Any financial institution offers this program, you just need to look around to see what works well for the employer and the employee.

For example we are with Nesbitt Burns, all legal stuff covered and we can purchase any mutual funds that is sold through the brokers account (thousands of them) with no fees (other than what fund is charging in mer and what not), however we get raped with $125 transaction fee to buy and sell stocks or etf.
The guy in charge of our account is typical gloryfied mutual funds sales person and actually doesn't do anything other than collect the commissions, I am just saying that there are lots of options out there.

If you look around I believe TD offers better opions for self directed accounts, at least that's what their website indicates, however when I called I couldn't get straight answer from anyone.


----------



## FrugalTrader (Oct 13, 2008)

You will need the MER's associated with each fund.


----------



## Robillard (Apr 11, 2009)

Four Pillars said:


> What are the restrictions on taking money out?


I think Hawkdog might be confusing the option of transfering RRSP funds to another RRSP, and the option of deregistering funds from the RRSP. It's my understanding that all RRSP plans, including group RRSPs with matching employer contributions, need to conform to the standards established by the federal government, which includes transferrability. In addition, I think all RRSP plans need to allow plan members to take part in the Home Buyer's Plan and the Lifelong Learning Plan. 

In my last job, I was part of a group RRSP administered by Manulife (though with no employer matching because my employer also offered a defined contribution pension plan that did offer matching). I'm pretty sure I always had the option of transferring RRSP funds to another RRSP account. I only exercised that option when I changed jobs. 

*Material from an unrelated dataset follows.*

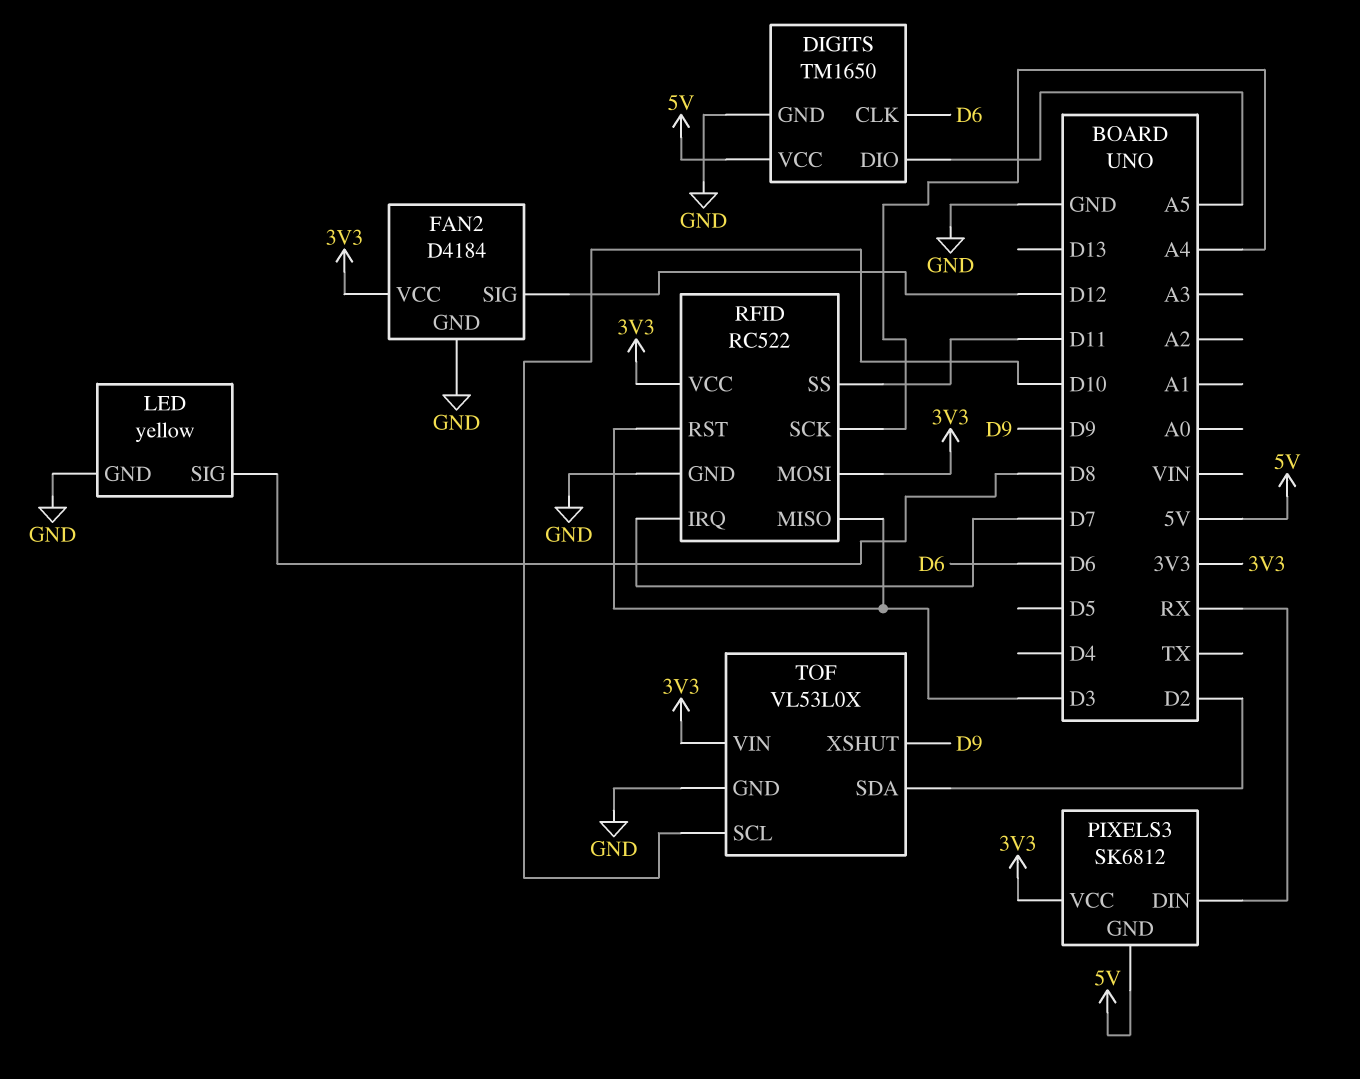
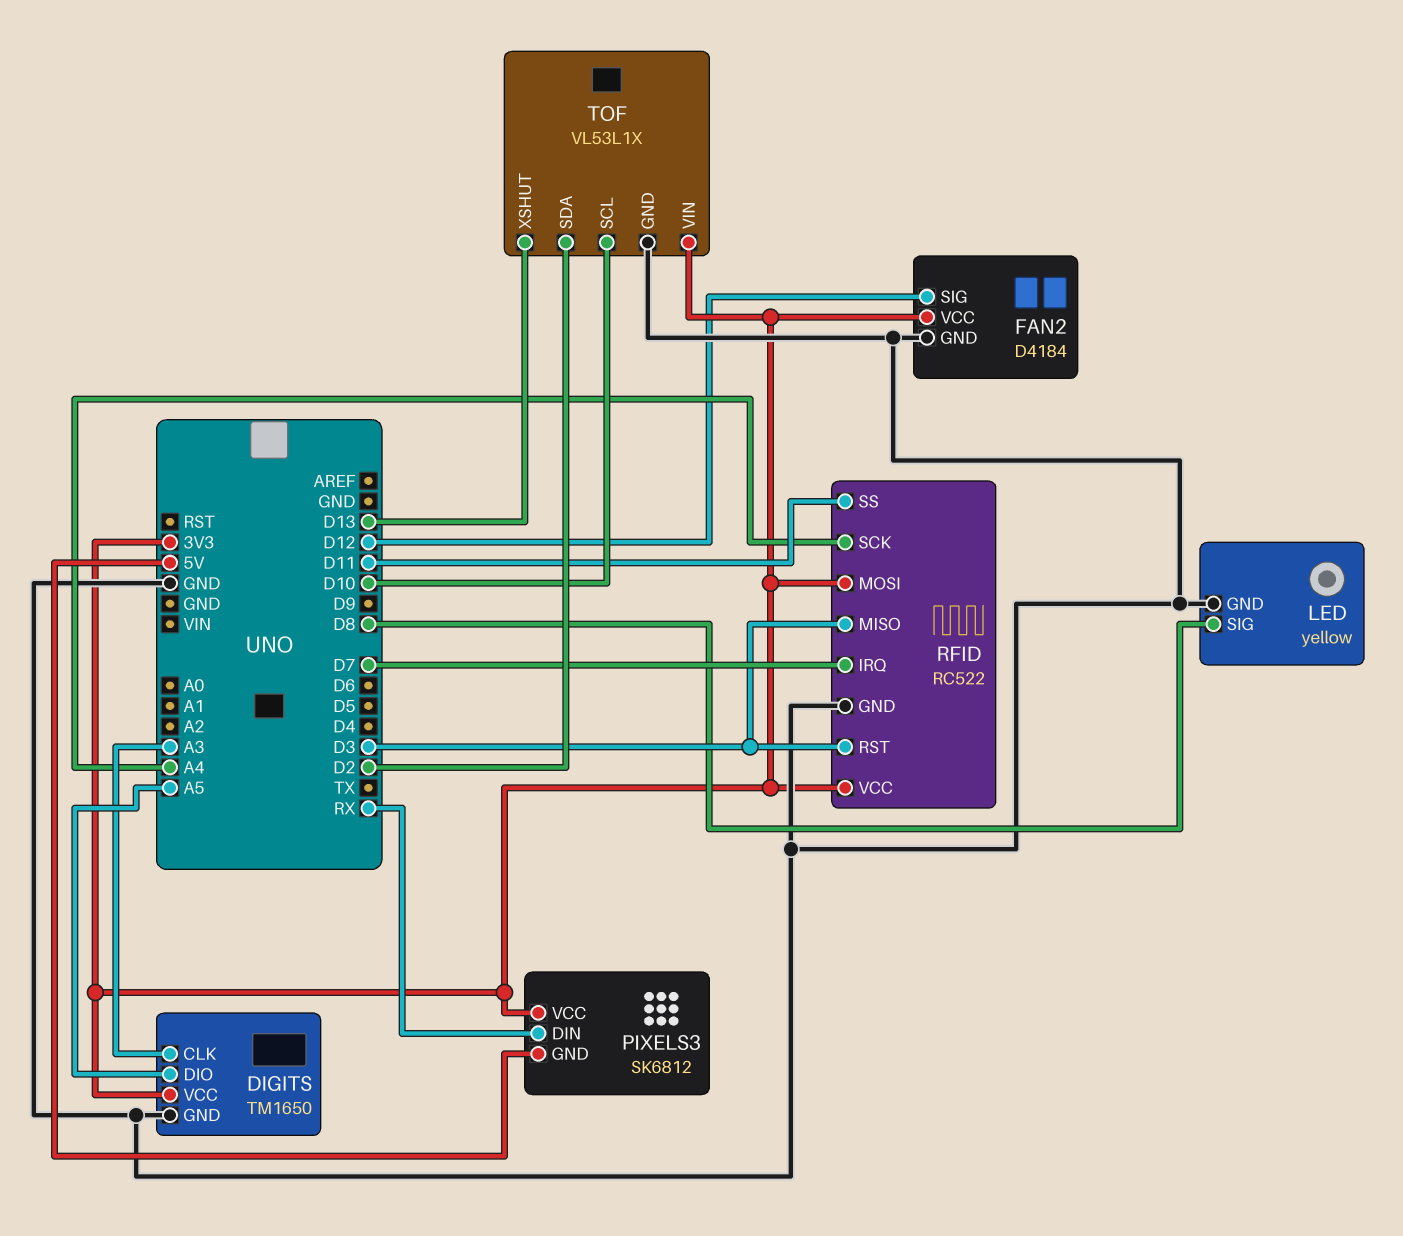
DIGITS pin CLK: D6 -> A3
DIGITS pin VCC: 5V -> 3V3
TOF: VL53L0X -> VL53L1X
TOF pin XSHUT: D9 -> D13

The group RRSP plan I was part of offered a mix of actively-managed and index funds, each with pretty competitive annual management fees. If group RRSP plans aren't competitive with respect to management fees, I would expect that plan-members would be incentivised to move their funds to self-directed RRSPs.


----------



## Hawkdog (Oct 26, 2012)

Robillard said:


> I think Hawkdog might be confusing the option of transfering RRSP funds to another RRSP, and the option of deregistering funds from the RRSP. It's my understanding that all RRSP plans, including group RRSPs with matching employer contributions, need to conform to the standards established by the federal government, which includes transferrability. In addition, I think all RRSP plans need to allow plan members to take part in the Home Buyer's Plan and the Lifelong Learning Plan.
> 
> In my last job, I was part of a group RRSP administered by Manulife (though with no employer matching because my employer also offered a defined contribution pension plan that did offer matching). I'm pretty sure I always had the option of transferring RRSP funds to another RRSP account. I only exercised that option when I changed jobs.
> 
> The group RRSP plan I was part of offered a mix of actively-managed and index funds, each with pretty competitive annual management fees. If group RRSP plans aren't competitive with respect to management fees, I would expect that plan-members would be incentivised to move their funds to self-directed RRSPs.


I have a self directed account with Qtrade - RRSP, TFSA and non registered. I would like to transfer my registered SunLife money into my Registered Qtrade account - but we are not allowed. If I transfer my part of the matching rrsp I get penalized. Not sure what the penalty is yet, someone else just did that exact thing and I am waiting to hear what penalty he is facing.


----------



## MoneyGal (Apr 24, 2009)

Typically they must provide the option to "sweep" out the funds at least once a year, after the funds have been in the account for a minimum of one year. The "penalty" may be a deferred sales charge. It is worth finding out the specifics; "not allowed" is not specific enough. Per Robillard's message, I believe all Group RRSPs are required to conform to these standards.


----------



## Four Pillars (Apr 5, 2009)

Regarding restrictions, I was specifically referring to the employer match portion of the funds. If I'm not mistaken, those funds can have extra restrictions ie can't be redeemed within a specific time period of contribution. I don't know the rules/laws about that however. @MG - does your 'minimum of one year" rule cover matched contributions too?

If there are other restrictions in place, it would be good to know about them as well. Ie Maybe he has to stand up in front of the entire company and explain why he wants to take money out of the group rrsp? 

If that is the case, I was going to suggest that the OP look at a strategy of transferring out funds when they are available if he/she isn't successful in getting cheaper funds in the group rrsp.


----------



## balexis (Apr 4, 2009)

Four Pillars said:


> If I'm not mistaken, those funds can have extra restrictions ie can't be redeemed within a specific time period of contribution.


Indeed, the funds coming from the employer can be subject to such restrictions. This is usually implemented when the group plan is setup. In RBC's case, it was totally up to the employer to decide on the restrictions (from None to many years, not sure if there is a hard upper-limit).

IIRC, the employer contribution can even be taken back if the employee leaves the company before a predefined amount of time.


----------